Le tome 6, „L’échange“, dessiné par Alain Mounier, mérite une mention spéciale. Tout commence en 1882, à bord d’un navire effectuant la traversée vers les Etats-Unis. Deux couples se rencontrent, l’un plutôt pauvre, l’autre, vous l’aurez deviné, plutôt riche, et se lient d’amitié. Leur point commun: les deux femmes sont à quelques jours de leur accouchement. Cette fois, ce sont les inégalités sociales du XXe siècle que stigmatise Giroud. Chacun en prend pour son grade, aussi bien les nantis que les manants, avec pour cruelle mais juste conclusion qu’il vaut mieux naître riche et salaud que pauvre et pourri. Mounier parvient à rendre joliment l’atmosphère 1900 et le pastel des belles toilettes des dames
A peine sorti „Camden Rock“, le tome 1 de „James Healer“ chez Lombard, on a déjà tout dit et son contraire sur la nouvelle série de Giulio De Vita et Yves Swolfs. En effet, Swolfs n’invente rien, reprenant de ci de là les clichés classiques de l’Amérique profonde, de l’Indien blanc et du tueur en série.

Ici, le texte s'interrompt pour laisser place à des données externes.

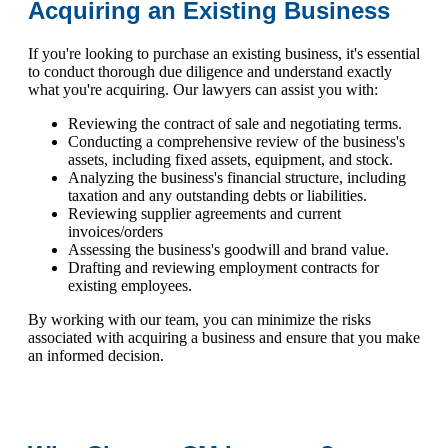
Acquiring an Existing Business
If you're looking to purchase an existing business, it's essential
to conduct thorough due diligence and understand exactly
what you're acquiring. Our lawyers can assist you with:
Reviewing the contract of sale and negotiating terms.
Conducting a comprehensive review of the business's
assets, including fixed assets, equipment, and stock.
Analyzing the business's financial structure, including
taxation and any outstanding debts or liabilities.
Reviewing supplier agreements and current
invoices/orders
Assessing the business's goodwill and brand value.
Drafting and reviewing employment contracts for
existing employees.
By working with our team, you can minimize the risks
associated with acquiring a business and ensure that you make
an informed decision.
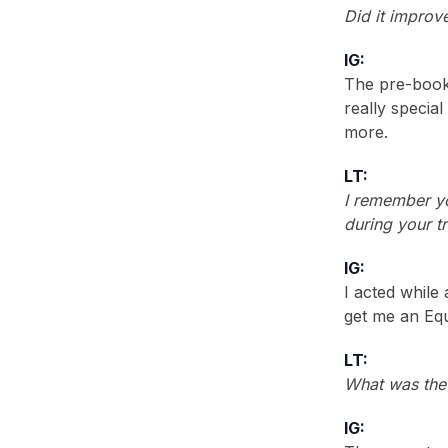
1990
(2)
Did it improv
1988
(2)
IG:
The pre-booki
really special
more.
LT:
I remember yo
during your tr
IG:
I acted while
get me an Equ
LT:
What was the
IG:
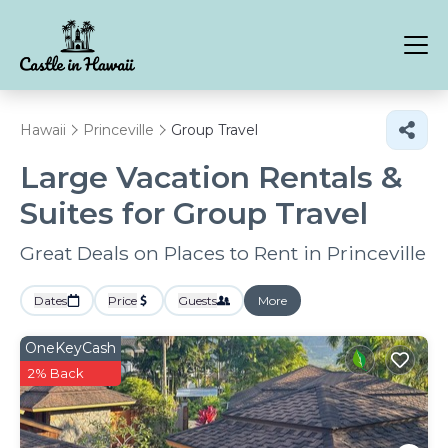
Hawaii
Princeville
Group Travel
Large Vacation Rentals &
Suites for Group Travel
Great Deals on Places to Rent in Princeville
Dates
Price
Guests
More
OneKeyCash
2% Back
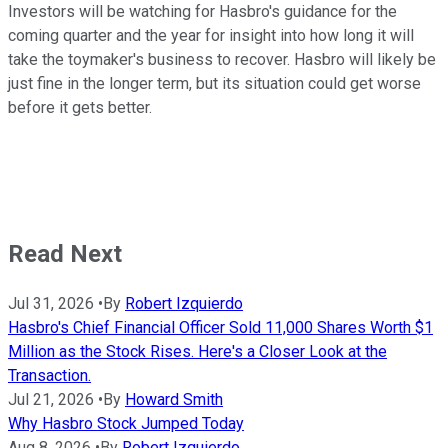
Investors will be watching for Hasbro's guidance for the
coming quarter and the year for insight into how long it will
take the toymaker's business to recover. Hasbro will likely be
just fine in the longer term, but its situation could get worse
before it gets better.
Read Next
Jul 31, 2026
•
By
Robert Izquierdo
Hasbro's Chief Financial Officer Sold 11,000 Shares Worth $1
Million as the Stock Rises. Here's a Closer Look at the
Transaction.
Jul 21, 2026
•
By
Howard Smith
Why Hasbro Stock Jumped Today
Aug 8, 2026
•
By
Robert Izquierdo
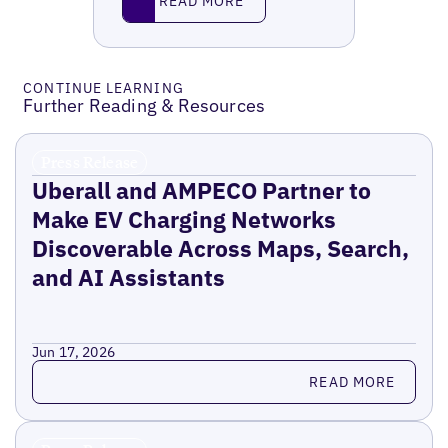
READ MORE
CONTINUE LEARNING
Further Reading & Resources
Press Release
Uberall and AMPECO Partner to
Make EV Charging Networks
Discoverable Across Maps, Search,
and AI Assistants
Jun 17, 2026
Read more
READ MORE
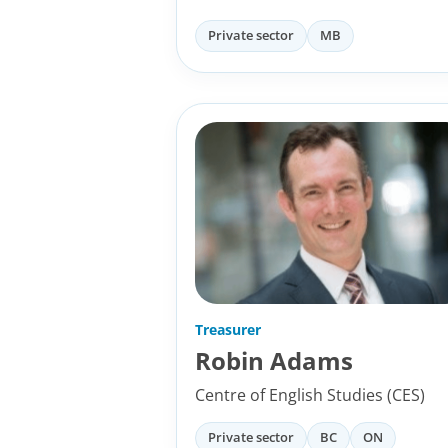
Private sector
MB
Treasurer
Robin Adams
Centre of English Studies (CES)
Private sector
BC
ON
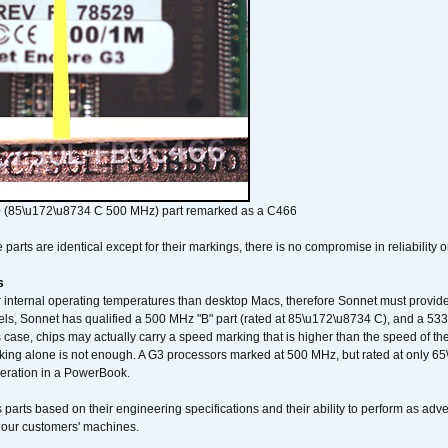
 (85\u172\u8734 C 500 MHz) part remarked as a C466
arts are identical except for their markings, there is no compromise in reliability or
s
nternal operating temperatures than desktop Macs, therefore Sonnet must provide 
ls, Sonnet has qualified a 500 MHz "B" part (rated at 85\u172\u8734 C), and a 533 
 case, chips may actually carry a speed marking that is higher than the speed of th
king alone is not enough. A G3 processors marked at 500 MHz, but rated at only 
operation in a PowerBook.
 parts based on their engineering specifications and their ability to perform as ad
 our customers' machines.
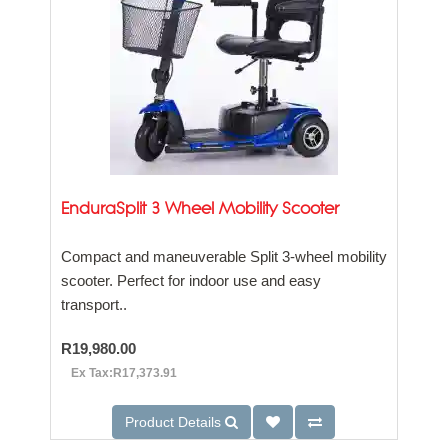
EnduraSplit 3 Wheel Mobility Scooter
Compact and maneuverable Split 3-wheel mobility
scooter. Perfect for indoor use and easy
transport..
R19,980.00
Ex Tax:R17,373.91
Product Details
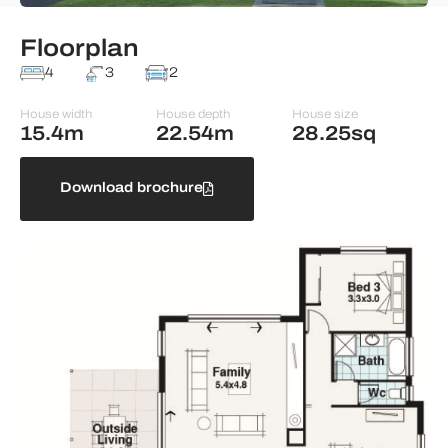
Floorplan
4
3
2
House width
House depth
House size
15.4m
22.54m
28.25sq
Download brochure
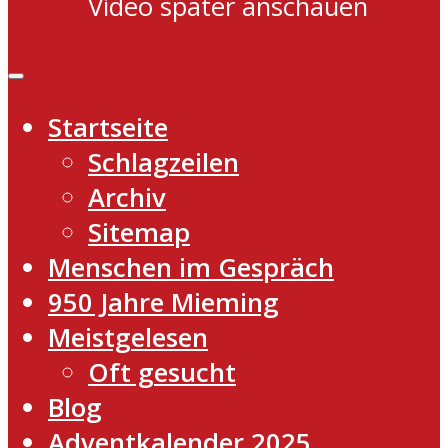
Video später anschauen
Startseite
Schlagzeilen
Archiv
Sitemap
Menschen im Gespräch
950 Jahre Mieming
Meistgelesen
Oft gesucht
Blog
Adventkalender 2025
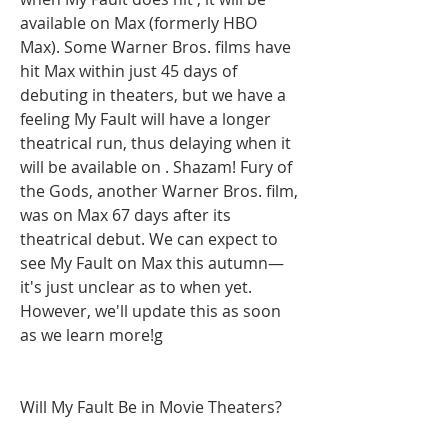
available on Max (formerly HBO 
Max). Some Warner Bros. films have 
hit Max within just 45 days of 
debuting in theaters, but we have a 
feeling My Fault will have a longer 
theatrical run, thus delaying when it 
will be available on . Shazam! Fury of 
the Gods, another Warner Bros. film, 
was on Max 67 days after its 
theatrical debut. We can expect to 
see My Fault on Max this autumn—
it's just unclear as to when yet. 
However, we'll update this as soon 
as we learn more!g
Will My Fault Be in Movie Theaters?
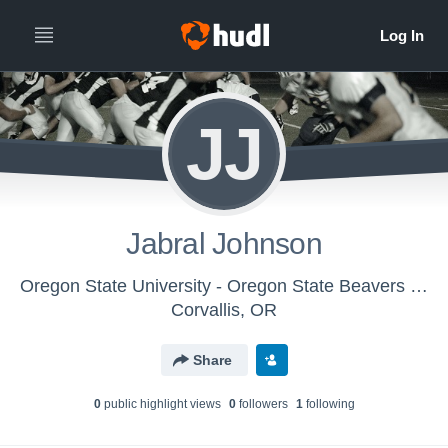
JJ
Jabral Johnson
Oregon State University - Oregon State Beavers Football
Corvallis, OR
Share
0
public highlight view
s
0
follower
s
1
following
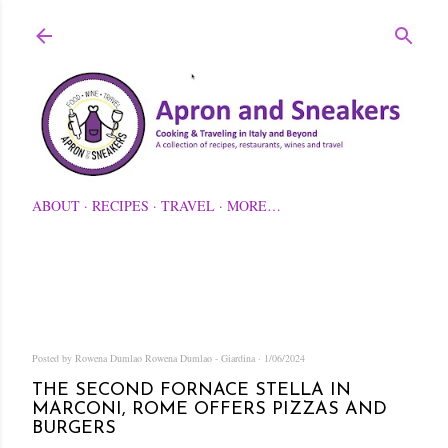
Skip to main content
ABOUT
RECIPES
TRAVEL
MORE…
Posted by Rowena Dumlao
Rowena Dumlao - Giardina
1/06/2024
THE SECOND FORNACE STELLA IN
MARCONI, ROME OFFERS PIZZAS AND
BURGERS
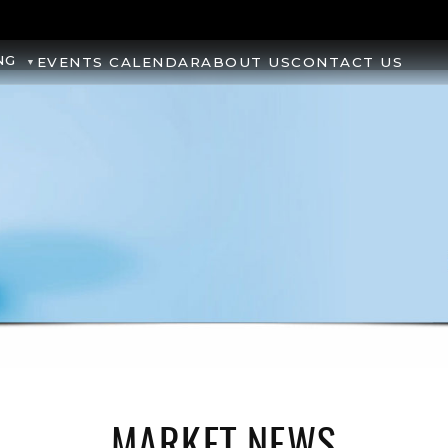
NG
EVENTS CALENDAR
ABOUT US
CONTACT US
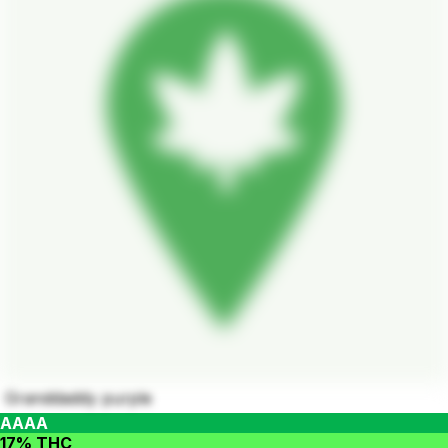
Granddaddy purple
AAAA
17% THC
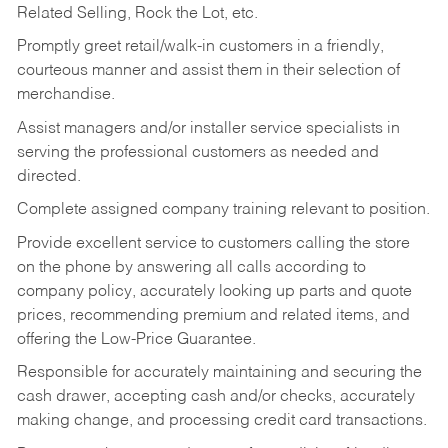
Related Selling, Rock the Lot, etc.
Promptly greet retail/walk-in customers in a friendly,
courteous manner and assist them in their selection of
merchandise.
Assist managers and/or installer service specialists in
serving the professional customers as needed and
directed.
Complete assigned company training relevant to position.
Provide excellent service to customers calling the store
on the phone by answering all calls according to
company policy, accurately looking up parts and quote
prices, recommending premium and related items, and
offering the Low-Price Guarantee.
Responsible for accurately maintaining and securing the
cash drawer, accepting cash and/or checks, accurately
making change, and processing credit card transactions.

Et pourtant, ne boudons pas notre plaisir, que diable! Les dessins de De Vita sont excellents, les couleurs très plaisantes et finalement, on se laisse facilement prendre au jeu de cette intrigue classique. Quant au héros, le beau, le solitaire, le pas très souriant James Healer aux longs cheveux et à la grosse Harley, même s’il n’est pas franchement original, je monterais volontiers à l’arrière de son cheval rugissant!
Pour terminer sur une note de totale réussite, voici „Les glaces“, la suite des aventures d’Isaac le pirate de Christophe Blain parue chez Dargaud. Isaac poursuit son périple marin, dessinant tout ce qu’il voit. L’absence d’Alice lui pèse de plus en plus. Celle-ci continue d’attendre son peintre aimé, non sans passer par les affres du désir pour un autre gentilhomme. L’Alph-Art 2000 du meilleur album pour le tome 1 n’était pas usurpé, la qualité du tome 2 assure une parfaite continuité.